[Transcribed page contents]
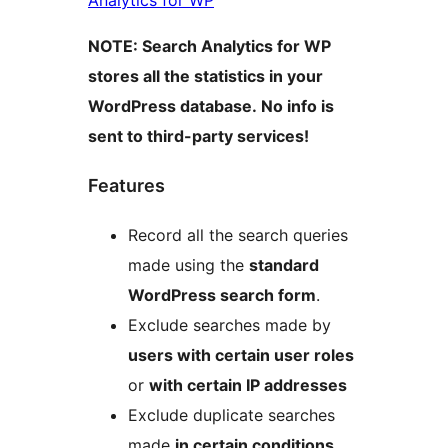
Analytics for WP
NOTE: Search Analytics for WP
stores all the statistics in your
WordPress database. No info is
sent to third-party services!
Features
Record all the search queries
made using the
standard
WordPress search form
.
Exclude searches made by
users with certain user roles
or
with certain IP addresses
Exclude duplicate searches
made
in certain conditions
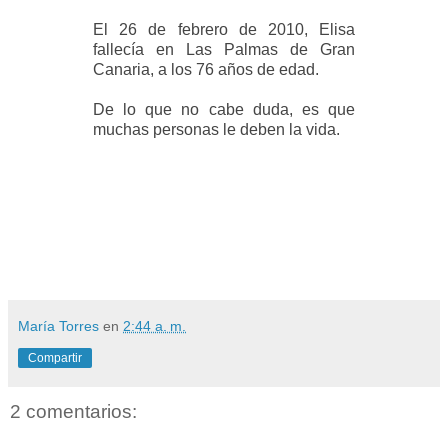
El 26 de febrero de 2010, Elisa
fallecía en Las Palmas de Gran
Canaria, a los 76 años de edad.
De lo que no cabe duda, es que
muchas personas le deben la vida.
María Torres
en
2:44 a. m.
Compartir
2 comentarios:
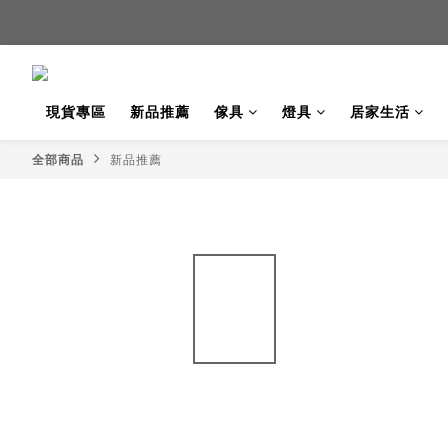
新品
新品
現貨專區
新品推薦
傢具
燈具
居家生活
全部商品
新品推薦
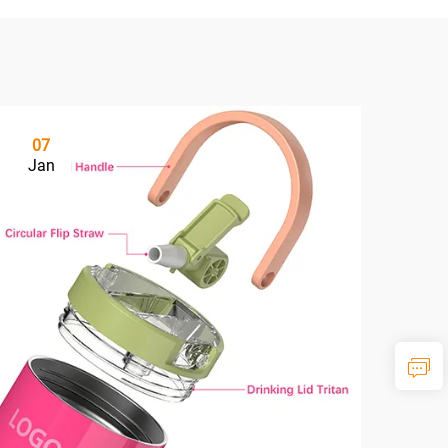
07
Jan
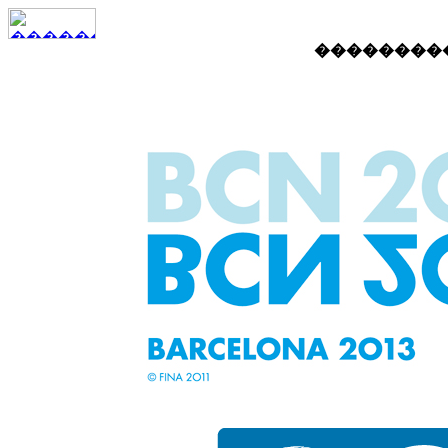
���������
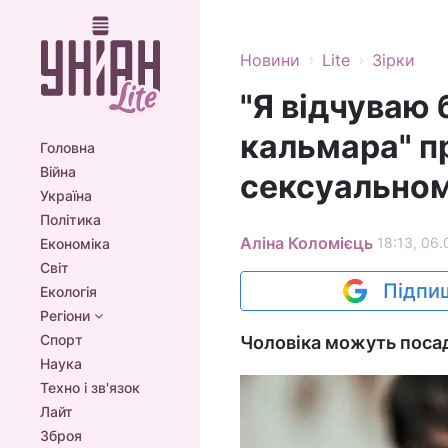
›
›
Новини
Lite
Зірки
"Я відчуваю б
кальмара" п
Головна
Війна
сексуальном
Україна
Політика
Аліна Коломієць
18:13, 06.
Економіка
Світ
Підпиш
Екологія
Регіони
Спорт
Чоловіка можуть посад
Наука
Техно і зв'язок
Лайт
Зброя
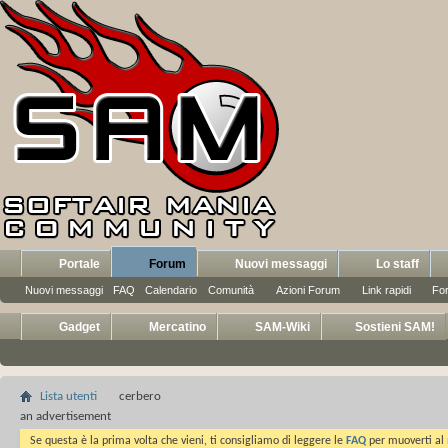
Portale
Forum
Nuovi messaggi
Lo staff
Nuovi messaggi
FAQ
Calendario
Comunità
Azioni Forum
Link rapidi
Fo
Gadget
Mercatino
SAM-Wiki
Sostieni SAM!
Lista utenti
cerbero
an advertisement
Se questa è la prima volta che vieni, ti consigliamo di leggere le
FAQ
per muoverti al 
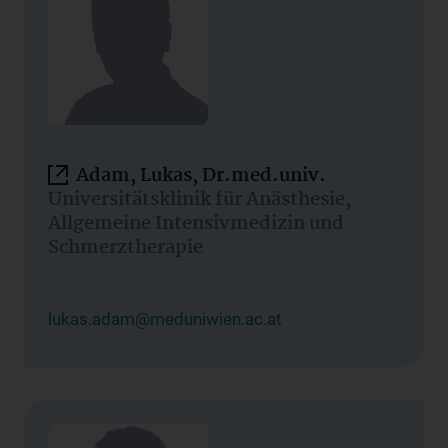
Adam, Lukas, Dr.med.univ.
Universitätsklinik für Anästhesie,
Allgemeine Intensivmedizin und
Schmerztherapie
lukas.adam@meduniwien.ac.at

● **EXERCISE OBJECTIVE**
With no pictures included, write out the entries exactly.

● **SOLUTION TO THE EXERCISE**
Analytics for WP
NOTE: Search Analytics for WP
stores all the statistics in your
WordPress database. No info is
sent to third-party services!
Features
Record all the search queries
made using the
standard
WordPress search form
.
Exclude searches made by
users with certain user roles
or
with certain IP addresses
Exclude duplicate searches
made
in certain conditions
El 26 de febrero de 2010, Elisa
fallecía en Las Palmas de Gran
Canaria, a los 76 años de edad.
De lo que no cabe duda, es que
muchas personas le deben la vida.
María Torres
en
2:44 a. m.
Compartir
2 comentarios:
新品
新品
現貨專區
新品推薦
傢具
燈具
居家生活
全部商品
新品推薦
07
Jan
���������
›
›
Новини
Lite
Зірки
"Я відчуваю б
кальмара" п
Головна
Війна
сексуальном
Україна
Політика
Аліна Коломієць
18:13, 06.
Економіка
Світ
Підпиш
Екологія
Регіони
Спорт
Чоловіка можуть посад
Наука
Техно і зв'язок
Лайт
Зброя
Portale
Forum
Nuovi messaggi
Lo staff
Nuovi messaggi
FAQ
Calendario
Comunità
Azioni Forum
Link rapidi
Fo
Gadget
Mercatino
SAM-Wiki
Sostieni SAM!
Lista utenti
cerbero
an advertisement
Se questa è la prima volta che vieni, ti consigliamo di leggere le
FAQ
per muoverti al 
Adam, Lukas, Dr.med.univ.
Universitätsklinik für Anästhesie,
Allgemeine Intensivmedizin und
Schmerztherapie
lukas.adam@meduniwien.ac.at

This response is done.